Okay, I couldn’t resist this donkey duo, they made me laugh. And that gave me the idea for this article. I admit, I don’t think I laugh enough and according to my research, we all should laugh more. Why? Because it’s good for us!
Are there proven health benefits from laughter? Some scientists say yes, others no. But what they all agree on is that it does a person good to laugh — and often. Many say that laughter has benefits such as boosting the immune system and stimulating organs like hearts. Laughing can improve blood pressure, blood sugar levels, even help someone relax and sleep. It can boost energy, relieve pain and reduce stress. It even burns calories.
Proving these health benefits is a difficult task as everyone responds to humor is a different way. Are the benefits a direct result of the laughter, or a byproduct of a person’s condition? Is a person who laughs a lot healthier starting out? Or does a person who is healthy have more to laugh about? Kind of like the chicken and the egg argument.
If you look at the big picture, laughter is usually social and we are more likely to laugh when with we are with other people. Being around others can in itself be the agent of change, make us feel better and happier. Adding laughter and fun into your relationships can make them better. Humor shifts your perspective and allow you to see things more clearly. It’s hard to feel anxious, sad or angry when you are laughing.

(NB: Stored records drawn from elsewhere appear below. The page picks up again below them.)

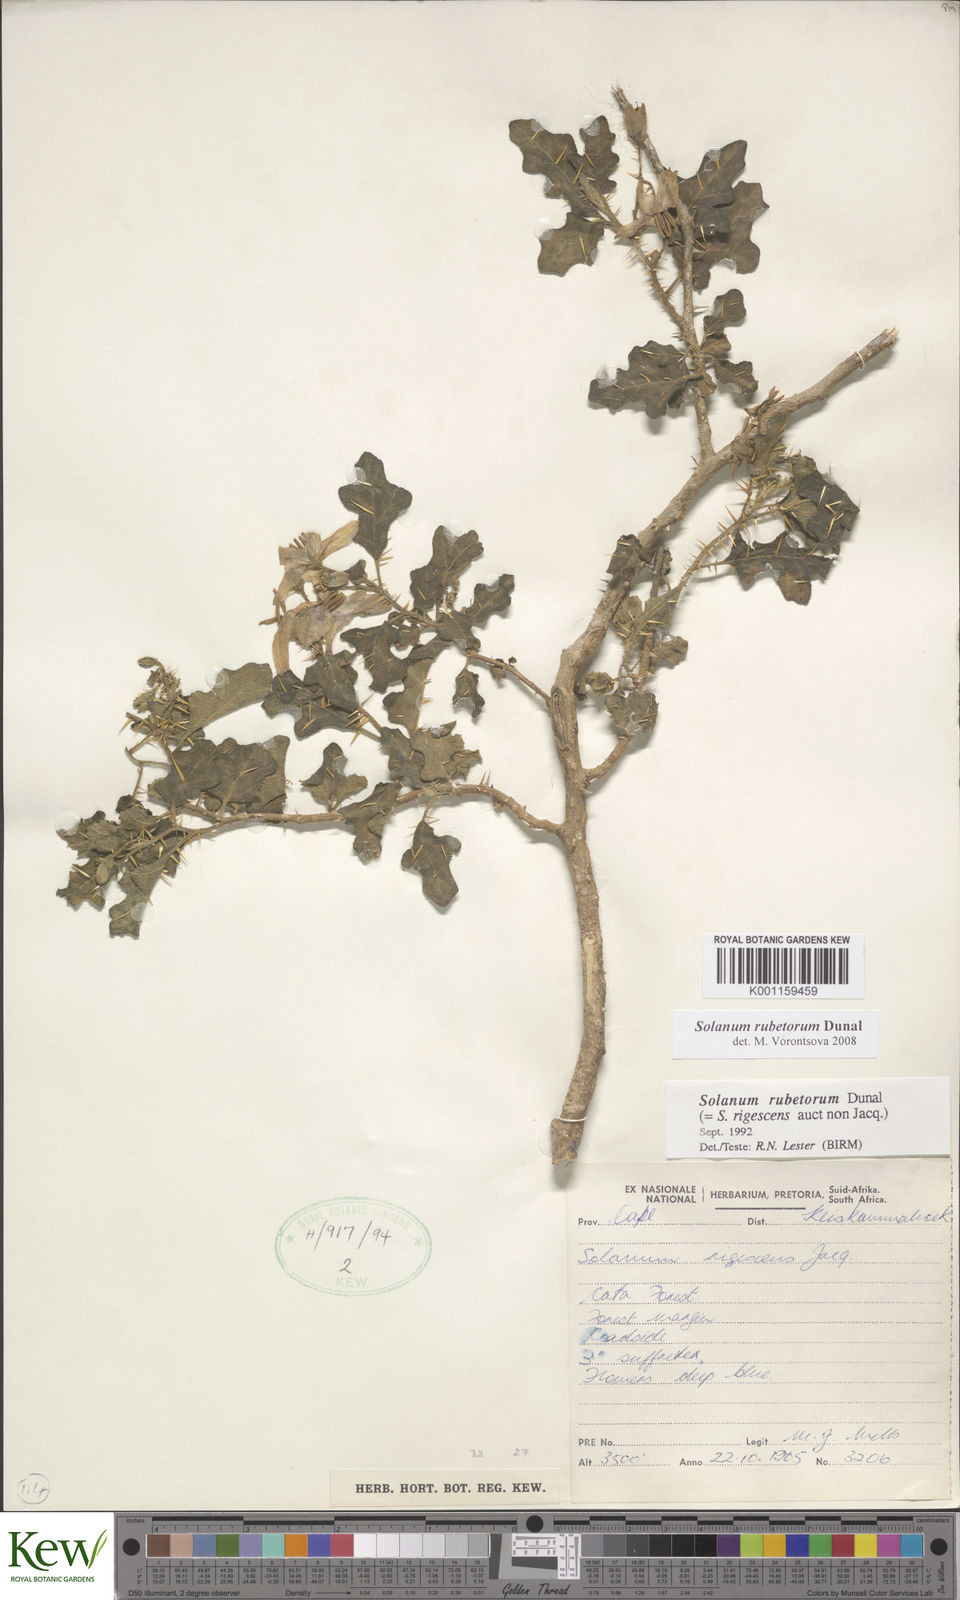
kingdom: Plantae
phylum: Tracheophyta
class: Magnoliopsida
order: Solanales
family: Solanaceae
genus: Solanum
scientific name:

But for those who live alone by circumstance or choice, furry friends can be a great source of laughter, too. Having a pet is good for us, mentally and physically. Our fur-babies can help ease loneliness and provide endless unconditional love and affection. Pets, like children, simply like to play and have fun. Animals seem to be natural comedians, and, like the donkey duo in the image above, sometimes they can just look silly and make us smile and feel better.
In an article on HELPGUIDE.org, “Laughter is the Best Medicine,” they suggest the following ways to bring more laughter into your life:
- Start by smiling; it’s contagious and the beginning of full-blown laughter.
- Make a list of the good things in your life; in other words, count your blessings.
- If you hear laughter, move toward it, seek it out.
- Spend more time with fun, playful people. Again, laughter is contagious.
- Bring more humor into your conversations and into your life.
Here are some great pointers on how not to take yourself so seriously and keep things in perspective. Use the following questions as a checklist for lightening up and letting go in tough situations:
- Is it worth getting upset over?
- Is it worth upsetting others?
- Is it that important?
- Is it that bad?
- Is the situation irreparable?
- Is it really your problem?
If we can learn to laugh at ourselves and see the humor in particularly difficult situations, we may find our lives happier and more fulfilling overall. So, whether or not laughter is the catalyst for a greater sense of well-being, it‘s something we enjoy and we should all do more. It’s free and most likely the best medicine out there for helping us cope with life’s difficulties. And let’s face it, it’s a lot more fun and easier than exercise.
I know I’m going to try it, and you should, too. Race you to the laugh factory!